The biggest flash point involves public schools. On Nov. 18, New York Mayor Bill de Blasio (D) closed the city’s public schools, citing a citywide threshold — a 3 percent positivity rate on coronavirus test results averaged over seven days — that had been exceeded.

Disappointed parents and schoolchildren rallied at City Hall last week, holding signs with slogans such as “De Blasio Failed Families.”

“Our priorities are totally backward,” said New York City Councilman Mark Levine, who chairs the council’s health committee.
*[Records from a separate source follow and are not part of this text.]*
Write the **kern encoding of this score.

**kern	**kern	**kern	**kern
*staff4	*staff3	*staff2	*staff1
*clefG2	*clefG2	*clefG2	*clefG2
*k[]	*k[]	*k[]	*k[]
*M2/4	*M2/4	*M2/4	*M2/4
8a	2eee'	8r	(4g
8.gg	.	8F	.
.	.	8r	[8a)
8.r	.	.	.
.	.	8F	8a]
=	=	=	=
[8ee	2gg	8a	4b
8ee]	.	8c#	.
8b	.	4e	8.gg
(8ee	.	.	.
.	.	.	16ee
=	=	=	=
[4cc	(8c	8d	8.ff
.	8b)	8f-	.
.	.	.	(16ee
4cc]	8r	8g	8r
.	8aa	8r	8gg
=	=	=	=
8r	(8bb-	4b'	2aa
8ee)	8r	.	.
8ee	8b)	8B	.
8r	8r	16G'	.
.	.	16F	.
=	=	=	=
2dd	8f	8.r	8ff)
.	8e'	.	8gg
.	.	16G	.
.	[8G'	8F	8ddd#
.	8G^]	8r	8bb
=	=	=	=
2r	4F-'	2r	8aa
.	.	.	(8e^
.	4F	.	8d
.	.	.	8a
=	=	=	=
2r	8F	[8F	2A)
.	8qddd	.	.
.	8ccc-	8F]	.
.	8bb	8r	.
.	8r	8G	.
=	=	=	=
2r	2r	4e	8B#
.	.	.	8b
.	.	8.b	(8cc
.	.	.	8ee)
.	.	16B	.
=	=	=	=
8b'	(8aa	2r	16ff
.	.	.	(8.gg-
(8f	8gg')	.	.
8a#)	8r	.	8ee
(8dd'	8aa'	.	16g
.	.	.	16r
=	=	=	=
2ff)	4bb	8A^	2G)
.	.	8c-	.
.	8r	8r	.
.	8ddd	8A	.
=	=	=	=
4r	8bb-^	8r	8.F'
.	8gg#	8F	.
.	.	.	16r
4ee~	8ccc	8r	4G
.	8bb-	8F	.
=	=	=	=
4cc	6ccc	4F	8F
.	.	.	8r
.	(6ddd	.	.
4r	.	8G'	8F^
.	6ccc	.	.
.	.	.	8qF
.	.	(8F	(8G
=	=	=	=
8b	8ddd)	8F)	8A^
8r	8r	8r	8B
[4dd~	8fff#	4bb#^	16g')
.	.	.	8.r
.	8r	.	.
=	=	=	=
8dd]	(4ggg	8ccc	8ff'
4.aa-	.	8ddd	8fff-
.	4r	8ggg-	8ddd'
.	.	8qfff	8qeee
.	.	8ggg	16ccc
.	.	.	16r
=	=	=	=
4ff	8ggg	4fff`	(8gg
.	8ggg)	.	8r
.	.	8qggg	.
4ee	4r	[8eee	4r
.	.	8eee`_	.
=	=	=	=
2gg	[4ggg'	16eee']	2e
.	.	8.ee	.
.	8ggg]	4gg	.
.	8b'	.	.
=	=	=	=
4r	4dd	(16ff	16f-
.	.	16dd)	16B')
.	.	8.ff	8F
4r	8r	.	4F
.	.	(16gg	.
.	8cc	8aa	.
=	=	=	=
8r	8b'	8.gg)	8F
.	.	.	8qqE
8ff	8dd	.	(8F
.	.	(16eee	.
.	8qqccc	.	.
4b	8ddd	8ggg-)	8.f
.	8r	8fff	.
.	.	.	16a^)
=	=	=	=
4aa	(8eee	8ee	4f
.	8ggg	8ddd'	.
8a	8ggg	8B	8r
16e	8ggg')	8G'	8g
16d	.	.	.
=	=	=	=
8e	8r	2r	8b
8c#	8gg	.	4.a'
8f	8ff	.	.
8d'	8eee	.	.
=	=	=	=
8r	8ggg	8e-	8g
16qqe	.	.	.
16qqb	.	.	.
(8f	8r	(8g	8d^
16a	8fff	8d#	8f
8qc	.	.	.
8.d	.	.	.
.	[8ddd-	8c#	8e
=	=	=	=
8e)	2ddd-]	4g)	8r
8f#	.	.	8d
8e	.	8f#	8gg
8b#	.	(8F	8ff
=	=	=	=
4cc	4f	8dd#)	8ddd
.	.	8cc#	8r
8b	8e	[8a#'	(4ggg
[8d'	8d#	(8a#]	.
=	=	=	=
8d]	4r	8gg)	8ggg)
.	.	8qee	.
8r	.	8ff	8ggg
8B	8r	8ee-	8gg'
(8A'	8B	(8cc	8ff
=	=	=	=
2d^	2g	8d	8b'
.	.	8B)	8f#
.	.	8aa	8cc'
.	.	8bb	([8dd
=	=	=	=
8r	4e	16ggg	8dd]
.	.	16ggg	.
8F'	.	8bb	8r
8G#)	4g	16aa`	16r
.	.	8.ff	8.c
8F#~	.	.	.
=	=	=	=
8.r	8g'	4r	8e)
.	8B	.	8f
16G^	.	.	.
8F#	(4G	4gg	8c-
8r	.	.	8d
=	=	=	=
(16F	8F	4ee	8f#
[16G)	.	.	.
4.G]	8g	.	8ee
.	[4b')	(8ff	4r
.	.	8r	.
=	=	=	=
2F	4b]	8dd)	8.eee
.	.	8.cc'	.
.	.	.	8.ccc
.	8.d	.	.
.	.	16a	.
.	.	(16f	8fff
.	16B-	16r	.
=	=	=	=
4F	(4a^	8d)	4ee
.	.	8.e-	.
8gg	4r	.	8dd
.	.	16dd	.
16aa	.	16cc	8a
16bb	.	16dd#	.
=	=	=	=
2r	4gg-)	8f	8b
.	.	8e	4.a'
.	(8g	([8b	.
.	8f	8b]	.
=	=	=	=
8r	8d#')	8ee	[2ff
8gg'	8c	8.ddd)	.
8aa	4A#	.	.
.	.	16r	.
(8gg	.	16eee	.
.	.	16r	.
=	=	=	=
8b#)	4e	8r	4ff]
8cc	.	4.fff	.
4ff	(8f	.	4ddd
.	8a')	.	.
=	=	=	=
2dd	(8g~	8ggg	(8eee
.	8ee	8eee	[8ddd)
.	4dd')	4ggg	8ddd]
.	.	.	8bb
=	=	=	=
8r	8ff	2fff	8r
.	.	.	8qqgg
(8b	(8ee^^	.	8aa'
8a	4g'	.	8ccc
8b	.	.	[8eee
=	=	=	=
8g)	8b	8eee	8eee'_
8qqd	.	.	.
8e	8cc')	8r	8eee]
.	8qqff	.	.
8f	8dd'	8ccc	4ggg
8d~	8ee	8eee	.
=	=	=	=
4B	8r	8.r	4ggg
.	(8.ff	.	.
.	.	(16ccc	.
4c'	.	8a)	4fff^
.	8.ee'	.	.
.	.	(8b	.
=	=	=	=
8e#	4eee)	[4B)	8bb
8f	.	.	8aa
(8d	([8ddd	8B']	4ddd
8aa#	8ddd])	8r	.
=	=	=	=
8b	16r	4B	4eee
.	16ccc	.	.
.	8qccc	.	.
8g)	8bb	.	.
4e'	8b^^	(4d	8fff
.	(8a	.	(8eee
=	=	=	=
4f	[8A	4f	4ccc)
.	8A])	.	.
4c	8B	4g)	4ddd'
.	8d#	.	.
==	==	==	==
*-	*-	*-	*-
He and others noted that testing has shown low rates of infection in the schools, and that children are unlikely to develop severe illnesses from the virus.

“By far, the bigger threat are venues like indoor dining, gyms, salons, and those continue to operate as if nothing had happened,” Levine said.

The mayor defended the school closures, saying it that it was only “a matter of time before indoor dining will close” in New York City.

Public health professionals in recent days have turned up the volume of their warnings about Thanksgiving. On Thursday, officials at the Centers for Disease Control and Prevention made a striking announcement: “CDC is recommending against travel during the Thanksgiving period.”

Celebrate with your immediate household, the officials said. They defined “household” narrowly as people who have been present over the past two weeks. College students coming home for Thanksgiving, for example, or other adult children arriving from out of town would not be considered part of the household.

In Virginia, Maryland and the District, elected officials in recent days have implored residents not to travel or host guests for the holidays, and have tightened restrictions on restaurant hours, capacity inside retail establishments and houses of worship and the size of both indoor and outdoor gatherings.

Officials have caught heat from those who consider restrictions draconian. White House coronavirus adviser Scott Atlas, in a since-deleted tweet, called for the people of Michigan to “rise up” against Gov. Gretchen Whitmer (D) after she announced restrictions in mid-November that close schools, universities and workplaces for three weeks. Whitmer earlier this year had been targeted for kidnapping by a group who saw such restrictions as a violation of their personal liberties, according to law enforcement authorities.

This week protesters gathered outside New York Gov. Andrew M. Cuomo’s house in opposition to his order limiting gatherings to 10 people. A decal company in Upstate New York began selling stickers of the governor’s face that, when stuck to a window, give the impression he is surveilling those within.

California Gov. Gavin Newsom (D), who announced a curfew for some regions of the state, is facing accusations of hypocrisy after being photographed recently sitting next to lobbyists at a crowded table in an expensive San Francisco restaurant — unmasked.

Even the advocates for aggressive public health measures are quick to note the hardships that restrictions can cause, particularly on working-class families, for whom shutdowns can mean no money to put food on the table. In New York City and other metro regions, people unable to isolate at home because they share a living space may be given a hotel room, free, through local programs.

But there is mounting anger and dismay among many experts over the lack of a new government relief package that could make it easier for people to stay at home or to isolate away from vulnerable family members.

And, finally, there’s the issue of what’s psychologically tolerable.

“I think what we need to be talking about is how we can have safe pandemic fun,” said Dartmouth’s Sosin. “We can’t just lock up the American public for another six months and think that’s going to work.”